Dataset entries
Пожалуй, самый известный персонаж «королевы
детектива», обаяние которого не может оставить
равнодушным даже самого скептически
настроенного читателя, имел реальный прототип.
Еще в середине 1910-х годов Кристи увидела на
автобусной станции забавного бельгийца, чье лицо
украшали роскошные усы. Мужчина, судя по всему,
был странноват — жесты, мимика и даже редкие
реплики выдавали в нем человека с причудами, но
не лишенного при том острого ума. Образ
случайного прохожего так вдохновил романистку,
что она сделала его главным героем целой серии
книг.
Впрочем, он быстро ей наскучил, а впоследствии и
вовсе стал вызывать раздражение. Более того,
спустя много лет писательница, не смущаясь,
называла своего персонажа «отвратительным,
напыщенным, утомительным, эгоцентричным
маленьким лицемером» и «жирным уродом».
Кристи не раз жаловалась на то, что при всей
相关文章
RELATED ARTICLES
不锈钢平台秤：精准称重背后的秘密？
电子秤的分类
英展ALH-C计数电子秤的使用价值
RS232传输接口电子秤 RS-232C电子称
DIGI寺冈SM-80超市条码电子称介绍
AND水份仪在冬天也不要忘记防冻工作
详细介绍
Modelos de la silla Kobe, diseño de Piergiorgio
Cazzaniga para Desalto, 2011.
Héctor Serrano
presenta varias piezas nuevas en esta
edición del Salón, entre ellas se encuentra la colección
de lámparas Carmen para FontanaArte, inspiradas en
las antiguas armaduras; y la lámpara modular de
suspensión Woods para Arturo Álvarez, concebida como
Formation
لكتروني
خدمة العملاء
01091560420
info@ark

--

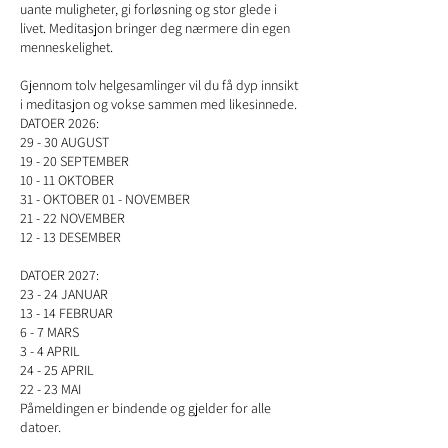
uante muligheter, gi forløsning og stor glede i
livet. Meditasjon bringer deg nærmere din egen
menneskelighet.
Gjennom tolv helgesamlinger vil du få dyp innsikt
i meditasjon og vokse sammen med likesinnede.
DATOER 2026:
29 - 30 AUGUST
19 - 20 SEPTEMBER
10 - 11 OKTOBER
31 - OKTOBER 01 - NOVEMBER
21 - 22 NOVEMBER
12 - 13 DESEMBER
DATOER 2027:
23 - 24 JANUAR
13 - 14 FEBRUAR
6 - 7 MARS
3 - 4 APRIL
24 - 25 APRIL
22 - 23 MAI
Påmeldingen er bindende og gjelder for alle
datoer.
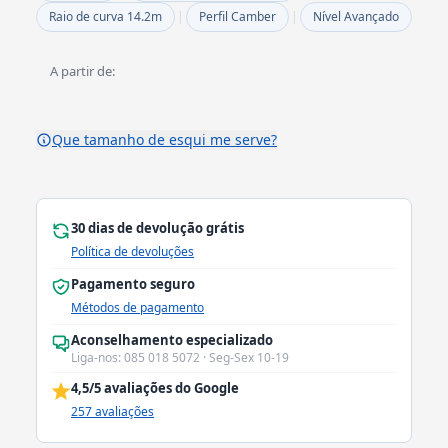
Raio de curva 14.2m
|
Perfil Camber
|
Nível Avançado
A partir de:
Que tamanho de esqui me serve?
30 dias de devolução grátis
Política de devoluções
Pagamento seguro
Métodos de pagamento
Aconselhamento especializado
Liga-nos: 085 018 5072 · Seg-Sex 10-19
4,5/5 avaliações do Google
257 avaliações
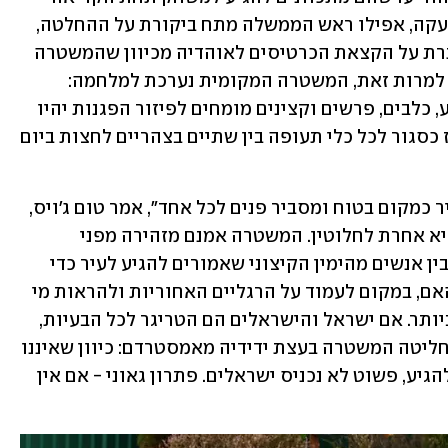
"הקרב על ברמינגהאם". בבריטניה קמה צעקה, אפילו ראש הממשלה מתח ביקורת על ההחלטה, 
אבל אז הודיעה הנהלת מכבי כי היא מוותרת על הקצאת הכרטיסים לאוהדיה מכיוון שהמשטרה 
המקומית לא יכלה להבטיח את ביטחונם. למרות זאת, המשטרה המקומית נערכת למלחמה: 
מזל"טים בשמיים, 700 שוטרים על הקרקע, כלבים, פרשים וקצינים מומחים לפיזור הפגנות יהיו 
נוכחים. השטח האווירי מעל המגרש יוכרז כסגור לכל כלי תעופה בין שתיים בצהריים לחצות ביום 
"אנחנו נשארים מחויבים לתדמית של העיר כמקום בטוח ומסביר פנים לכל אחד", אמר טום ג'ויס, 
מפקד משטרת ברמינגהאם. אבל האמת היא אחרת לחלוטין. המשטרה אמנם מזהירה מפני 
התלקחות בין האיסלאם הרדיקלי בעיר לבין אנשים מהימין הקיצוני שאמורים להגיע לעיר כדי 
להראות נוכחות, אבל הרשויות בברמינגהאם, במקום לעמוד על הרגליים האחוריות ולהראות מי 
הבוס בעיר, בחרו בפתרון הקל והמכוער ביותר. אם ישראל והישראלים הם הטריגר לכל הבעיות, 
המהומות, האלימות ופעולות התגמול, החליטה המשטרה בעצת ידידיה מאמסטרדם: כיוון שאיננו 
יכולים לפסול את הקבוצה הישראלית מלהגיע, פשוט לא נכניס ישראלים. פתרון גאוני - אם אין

...

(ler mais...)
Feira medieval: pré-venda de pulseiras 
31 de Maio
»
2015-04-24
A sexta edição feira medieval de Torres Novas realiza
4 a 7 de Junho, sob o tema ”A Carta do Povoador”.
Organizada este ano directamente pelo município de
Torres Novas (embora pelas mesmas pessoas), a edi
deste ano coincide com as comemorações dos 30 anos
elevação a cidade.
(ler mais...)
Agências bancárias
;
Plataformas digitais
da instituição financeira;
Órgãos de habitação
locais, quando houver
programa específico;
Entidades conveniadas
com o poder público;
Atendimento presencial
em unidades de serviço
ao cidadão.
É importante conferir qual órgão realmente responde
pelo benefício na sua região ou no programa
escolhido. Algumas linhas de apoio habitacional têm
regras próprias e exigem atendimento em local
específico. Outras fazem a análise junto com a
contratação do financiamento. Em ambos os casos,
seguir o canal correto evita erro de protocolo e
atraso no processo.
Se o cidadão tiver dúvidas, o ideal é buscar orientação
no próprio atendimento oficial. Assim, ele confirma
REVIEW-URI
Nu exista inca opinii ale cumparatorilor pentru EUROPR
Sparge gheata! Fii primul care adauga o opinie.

TASK GOAL |
In your answer, include only the lines above starting at the line that holds "Пожалуй, самый известный" and ending at the line that holds "украшали роскошные усы.", copied exactly.

FINISHED TASK |
Пожалуй, самый известный персонаж «королевы
детектива», обаяние которого не может оставить
равнодушным даже самого скептически
настроенного читателя, имел реальный прототип.
Еще в середине 1910-х годов Кристи увидела на
автобусной станции забавного бельгийца, чье лицо
украшали роскошные усы. Мужчина, судя по всему,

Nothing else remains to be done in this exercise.